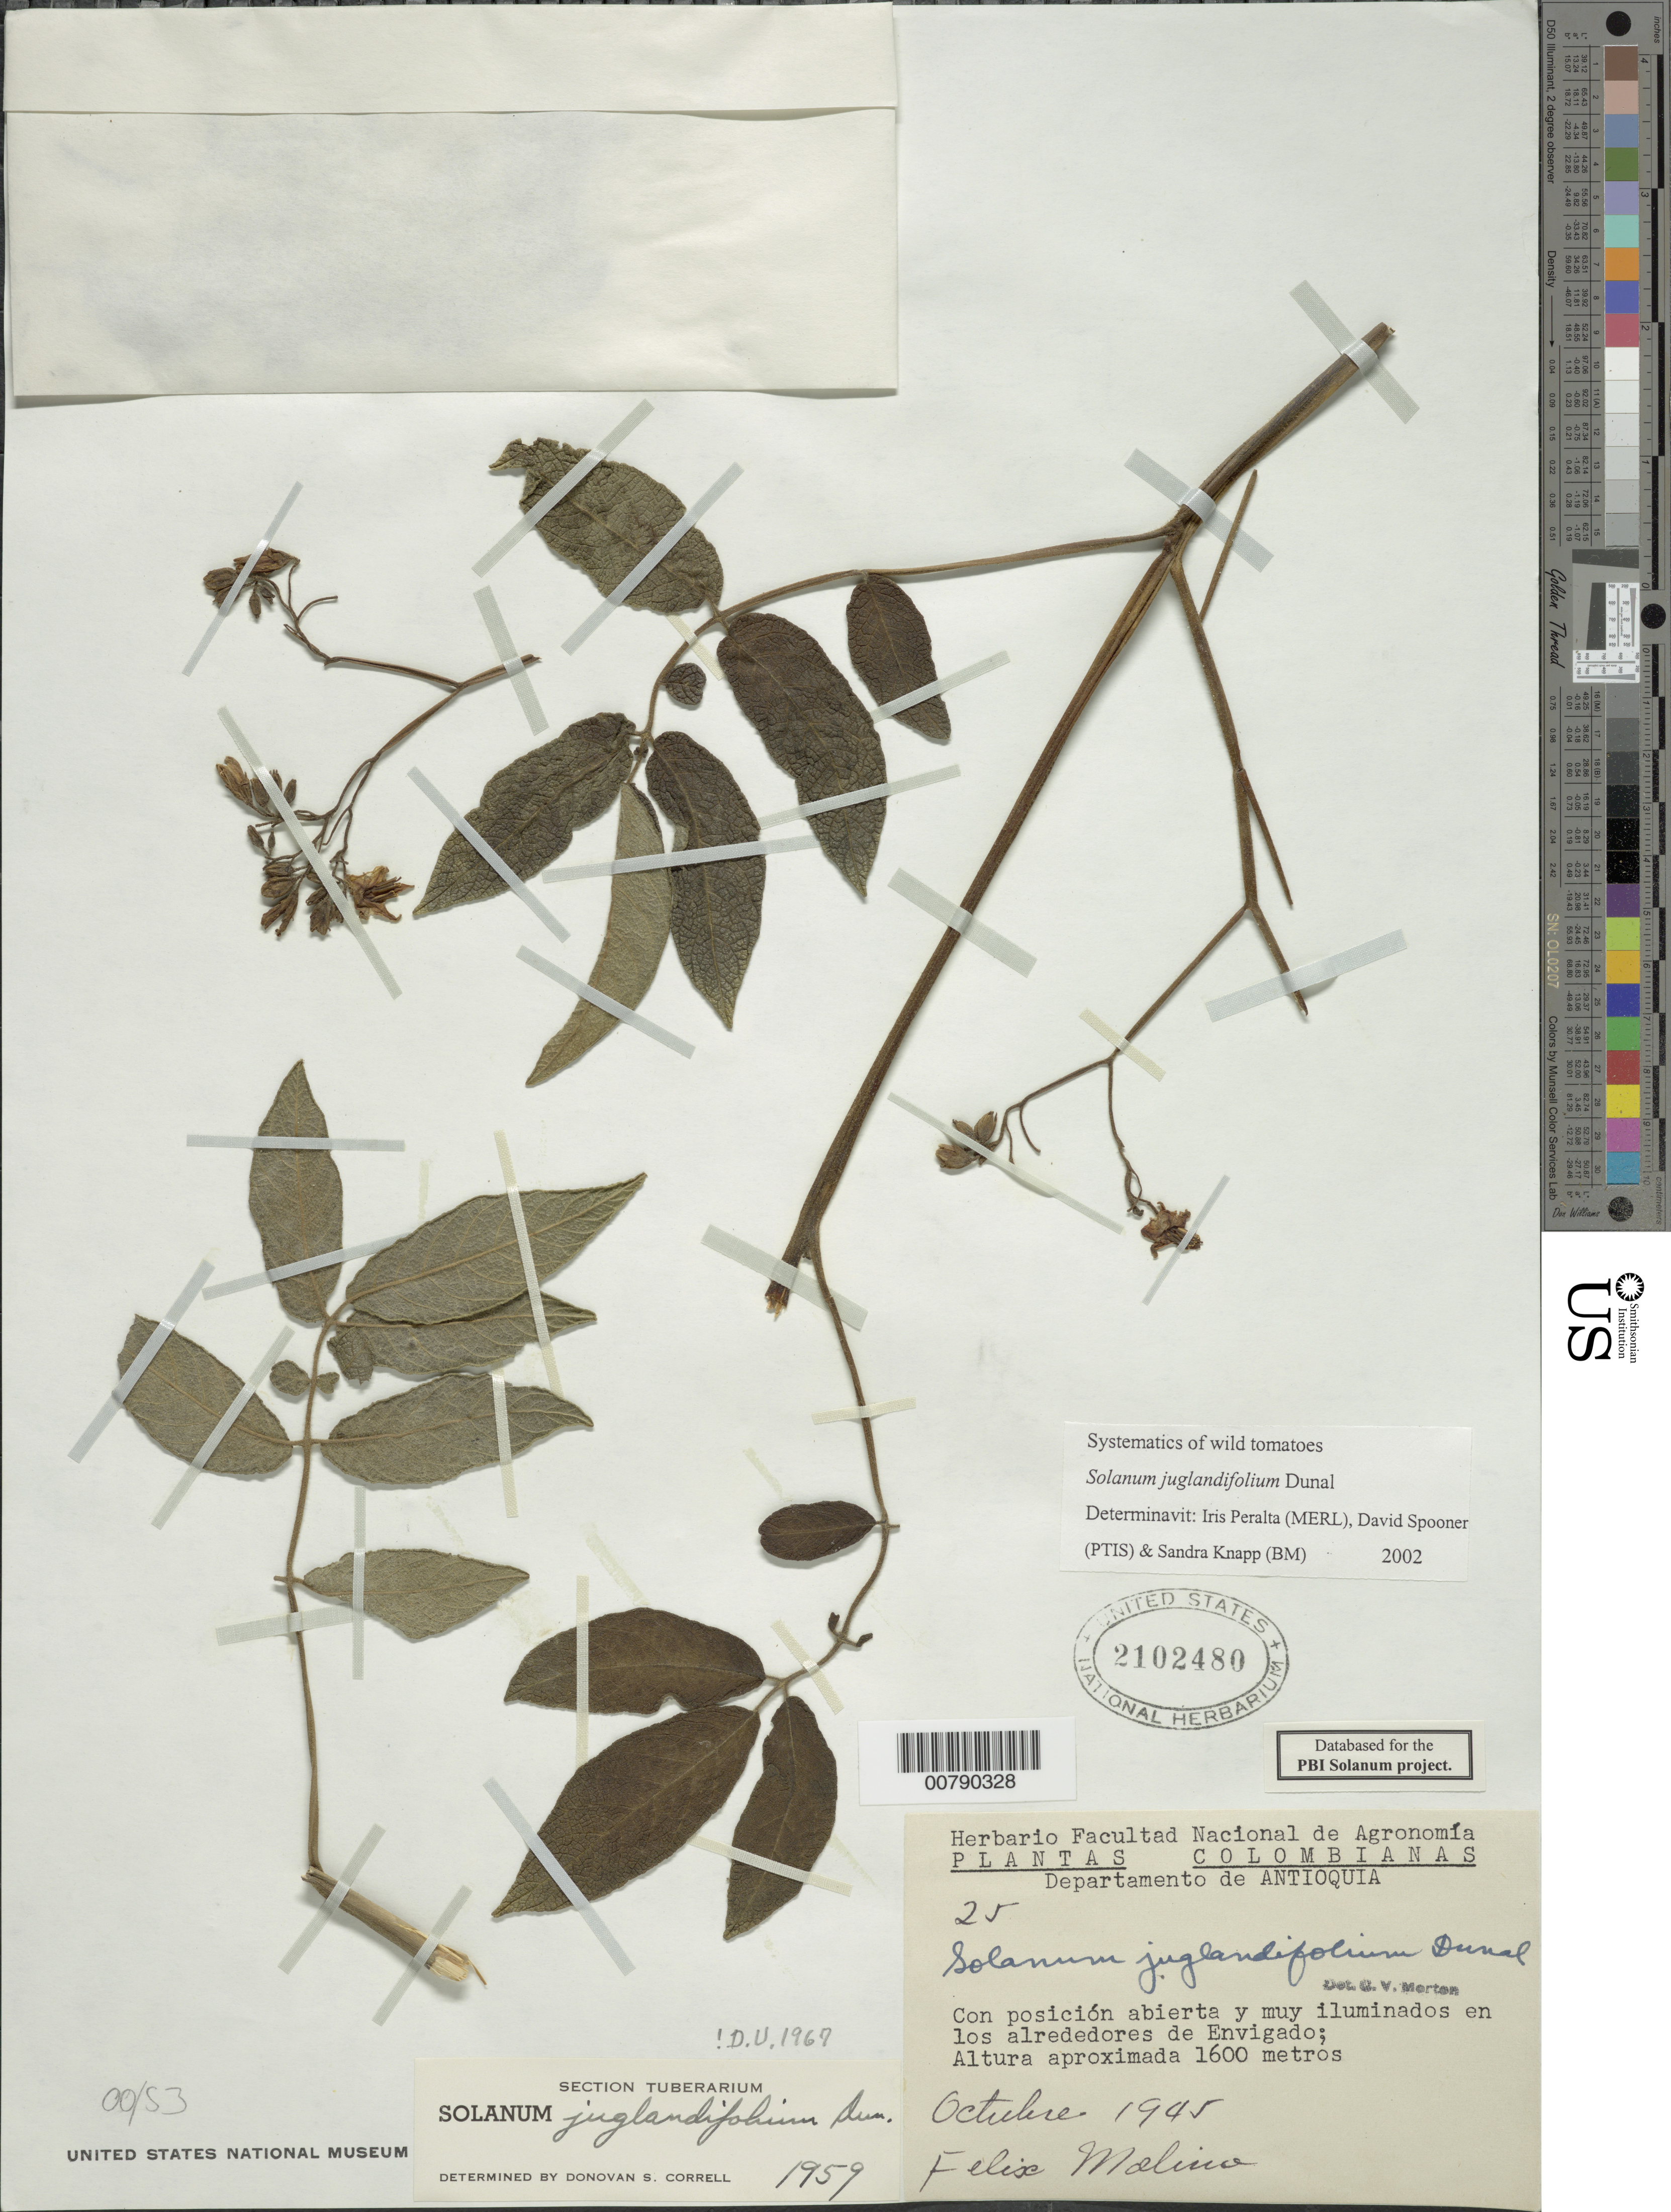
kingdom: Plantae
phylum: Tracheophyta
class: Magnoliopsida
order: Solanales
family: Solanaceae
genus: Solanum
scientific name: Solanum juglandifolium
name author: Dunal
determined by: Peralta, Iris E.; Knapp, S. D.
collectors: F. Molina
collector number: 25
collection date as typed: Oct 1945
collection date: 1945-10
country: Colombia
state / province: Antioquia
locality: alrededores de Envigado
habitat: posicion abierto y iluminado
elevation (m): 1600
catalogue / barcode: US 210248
****************************************
[Short exercise] Type out every line of the item above word for word, leaving the picture out.

[Written response]
kingdom: Plantae
phylum: Tracheophyta
class: Magnoliopsida
order: Solanales
family: Solanaceae
genus: Solanum
scientific name: Solanum juglandifolium
name author: Dunal
determined by: Peralta, Iris E.; Knapp, S. D.
collectors: F. Molina
collector number: 25
collection date as typed: Oct 1945
collection date: 1945-10
country: Colombia
state / province: Antioquia
locality: alrededores de Envigado
habitat: posicion abierto y iluminado
elevation (m): 1600
catalogue / barcode: US 210248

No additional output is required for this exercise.